Tuesday, January 30, 2007

TITIAN : DEATH OF ACTAEON

Tiziano Vecelli or Tiziano Vecellio (c. 1485-1576), better known as Titian, was born in Pieve di Cadore, near Belluno (Veneto) , in the Republic of Venice.

He was the leader of the 16th-century Venetian school of the Italian Renaissance. He was probably a pupil of Giovanni Bellini and in his early work he came under the spell of Giorgone.

The work that more than any other established his reputation is the huge altarpiece of The Assumption of the Virgin (Santa Maria dei Frari, Venice, 1516-18). In 1550 he travelled to Augsburg and painted portraits of Charles's son, the future Philip II of Spain, who was to be the greatest patron of his later career.

Titian was recognized as a towering genius in his own time : the painter Gian Paolo Lomazzo (1538-1600) described him as the 'sun amidst small stars not only among the Italians but all the painters of the world'. Titian was approximately 90 years old when the plague raging in Venice took him in August 1576. He was the only victim of the Venice plague to be given a church burial.

Titian painted this scene in 1565-76 that refers to Diana in revenge for being surprised by Actaeon as she bathes naked in the woods, transforms Actaeon into a stag and his own hounds attacks and kills him. Since 1961, this picture -property of the Trustees of the Earl of Harewood- had been lent by the Trustees to the National Gallery. In 1971, the Trustees decided to put it up for sale on auction and when it was known by the public thanks to a scoop of The Times it attracted a tremendous interest and media coverage.

At the sale, the Titian was bought for 1,600,000 Gns ($ 3.84 Million) by the famous art dealer Julius Weitzner (1896-1986) after a bidding war with the Getty Museum. He sold the work ten days later for £ 50,000 more to the J. Paul Getty Museum, although a national fund-raising campaign in England tried to stop the export of the work to the United States. Eventually the Getty Museum consented to ship it back to the National Gallery London that bought it with the help of the NACF (Art Fund), the Pilgrim Trust and a public appeal for £ 1.76 million ($4.2 million).

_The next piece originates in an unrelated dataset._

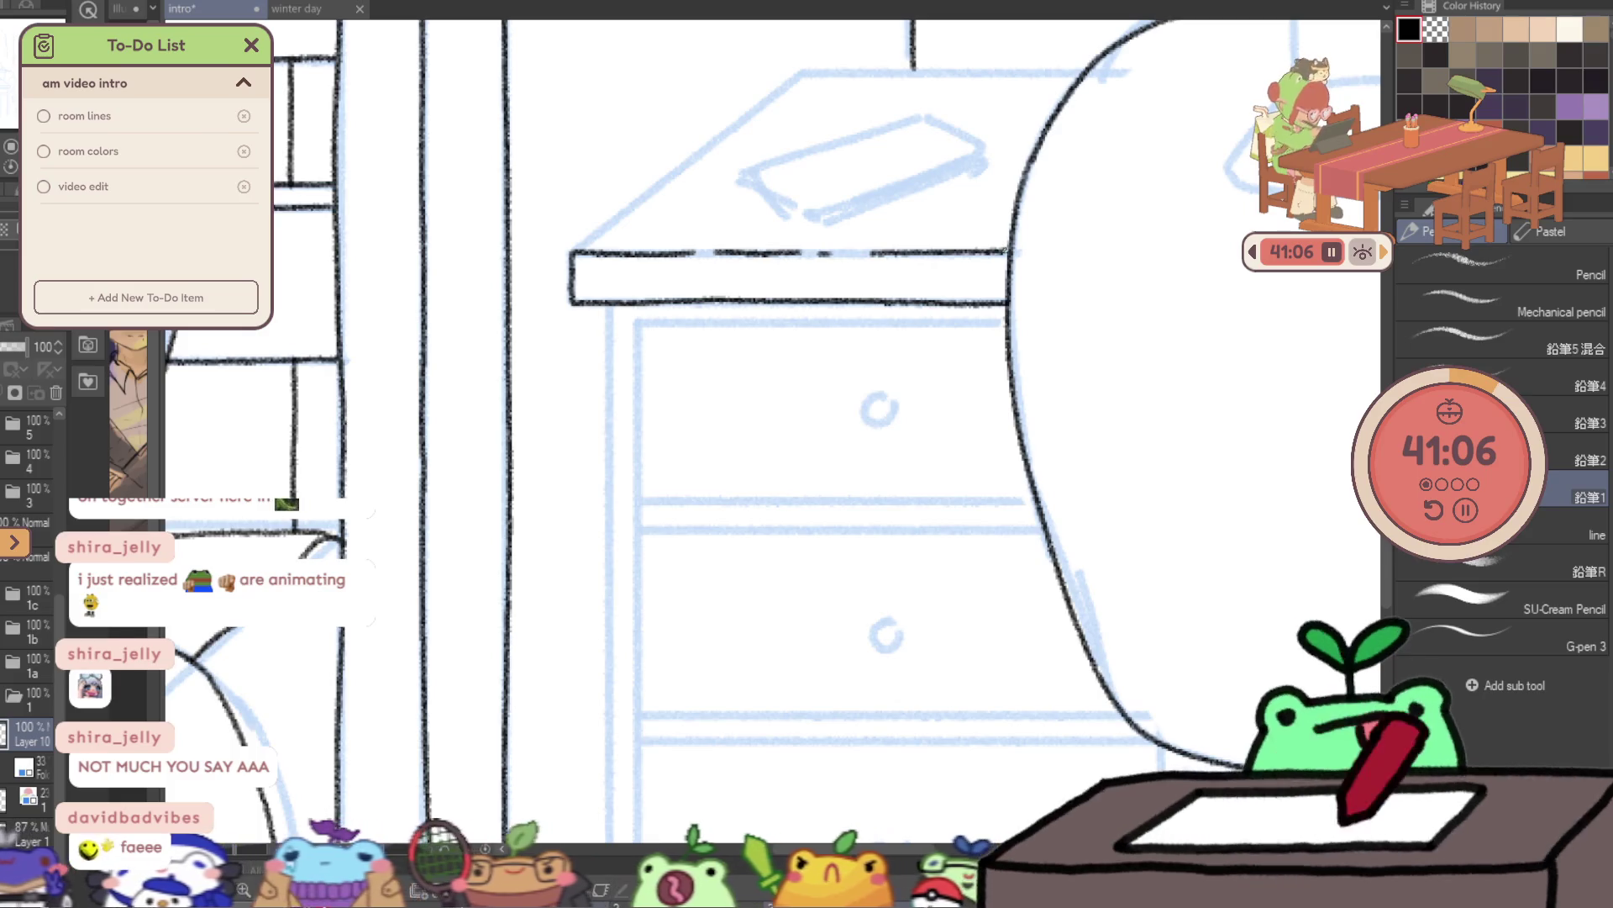
drag(900, 286, 757, 450)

Titian painted as well the scene of Actaeon seeing Diana bathing, this picture can be seen at the National Gallery of Scotland in Edinburgh.
It is difficult now to credit that Titian and the Venetian school of painting have not always been universally admired. In the 18th century, when many of the paintings here entered British collections, the cult of Titian was divisive, even political. Aristocrats loved Titian, radicals loathed him. William Blake revered Michelangelo with his bold design and inner vision, and raged that Titian's soft, yielding sensuality was becoming fashionable - so fashionable that a young girl's claim to have discovered the secret of Titian's colouring caused a national sensation in the 1790s. Blake raged at the appetite for Titian's "sickly daubs".